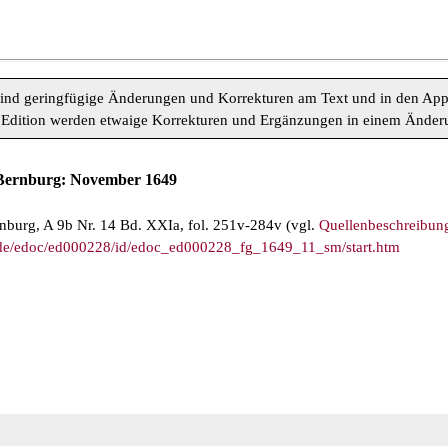
sind geringfügige Änderungen und Korrekturen am Text und in den App
Edition werden etwaige Korrekturen und Ergänzungen in einem Änderung
t-Bernburg: November 1649
burg, A 9b Nr. 14 Bd. XXIa, fol. 251v-284v (vgl.
Quellenbeschreibun
ab.de/edoc/ed000228/id/edoc_ed000228_fg_1649_11_sm/start.htm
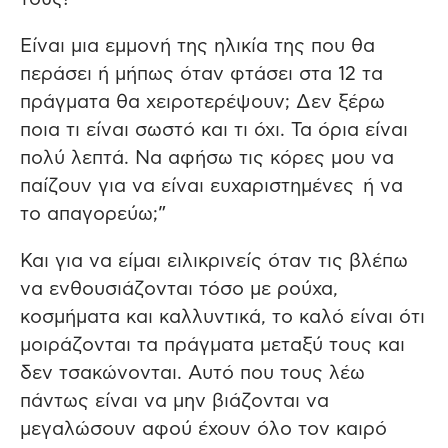
Είναι μια εμμονή της ηλικία της που θα
περάσει ή μήπως όταν φτάσει στα 12 τα
πράγματα θα χειροτερέψουν; Δεν ξέρω
ποια τι είναι σωστό και τι όχι. Τα όρια είναι
πολύ λεπτά. Να αφήσω τις κόρες μου να
παίζουν για να είναι ευχαριστημένες ή να
το απαγορεύω;”
Και για να είμαι ειλικρινείς όταν τις βλέπω
να ενθουσιάζονται τόσο με ρούχα,
κοσμήματα και καλλυντικά, το καλό είναι ότι
μοιράζονται τα πράγματα μεταξύ τους και
δεν τσακώνονται. Αυτό που τους λέω
πάντως είναι να μην βιάζονται να
μεγαλώσουν αφού έχουν όλο τον καιρό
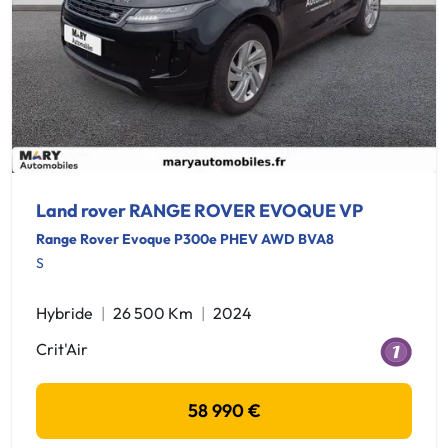
Land rover RANGE ROVER EVOQUE VP
Range Rover Evoque P300e PHEV AWD BVA8
S
Hybride
26 500 Km
2024
Crit'Air
58 990 €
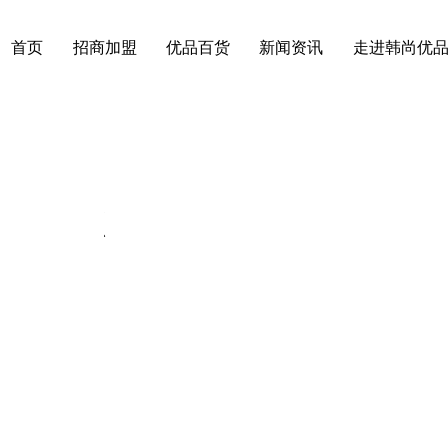
首页
招商加盟
优品百货
新闻资讯
走进韩尚优
动态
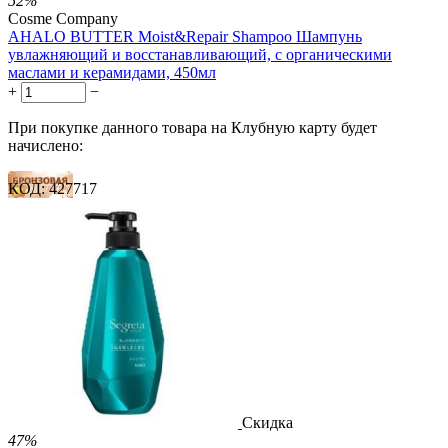
52%
Cosme Company
AHALO BUTTER Moist&Repair Shampoo Шампунь
увлажняющий и восстанавливающий, с органическими
маслами и керамидами, 450мл
+
−
При покупке данного товара на Клубную карту будет
начислено:
КОД:
427717
15 баллов
23 балла
38 баллов
2 500.00
Р
1 212.00
Р
2.69
Р
за 1.00 мл

В корзину

Скидка
47%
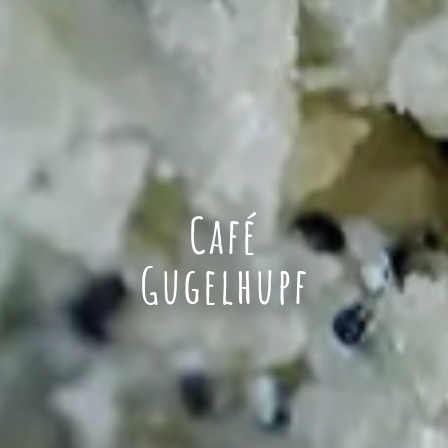
Café
Gugelhupf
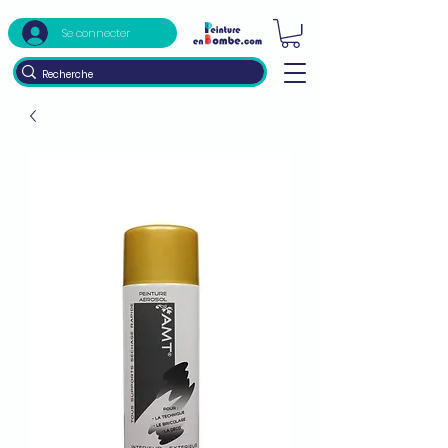
Se connecter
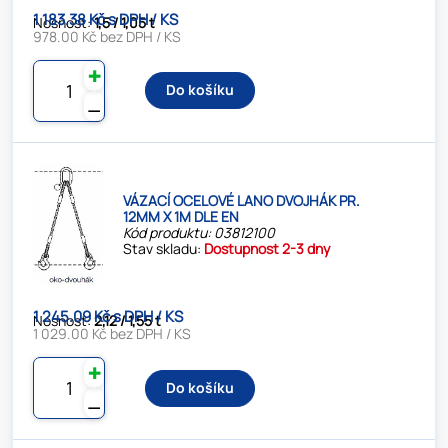
1 183.38 Kč s DPH / KS
Nosnost:
1,5 / 1,05 t
978.00 Kč bez DPH / KS
✚
Do košíku
⚊
VÁZACÍ OCELOVÉ LANO DVOJHÁK PR.
12MM X 1M DLE EN
Kód produktu: 03812100
Stav skladu:
Dostupnost 2-3 dny
1 245.09 Kč s DPH / KS
Nosnost:
2,12 / 1,55 t
1 029.00 Kč bez DPH / KS
✚
Do košíku
⚊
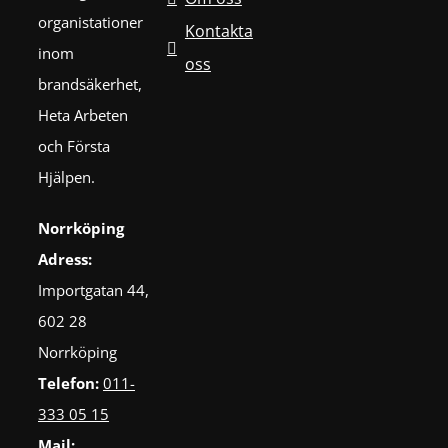
organistationer
Kontakta
inom
oss
brandsäkerhet,
Heta Arbeten
och Första
Hjälpen.
Norrköping
Adress:
Importgatan 44,
602 28
Norrköping
Telefon:
011-
333 05 15
Mail:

**Your task**
Across the whole listing above, count each line in which the string "όταν" occurs; respond with that number only.

**Final answer**
2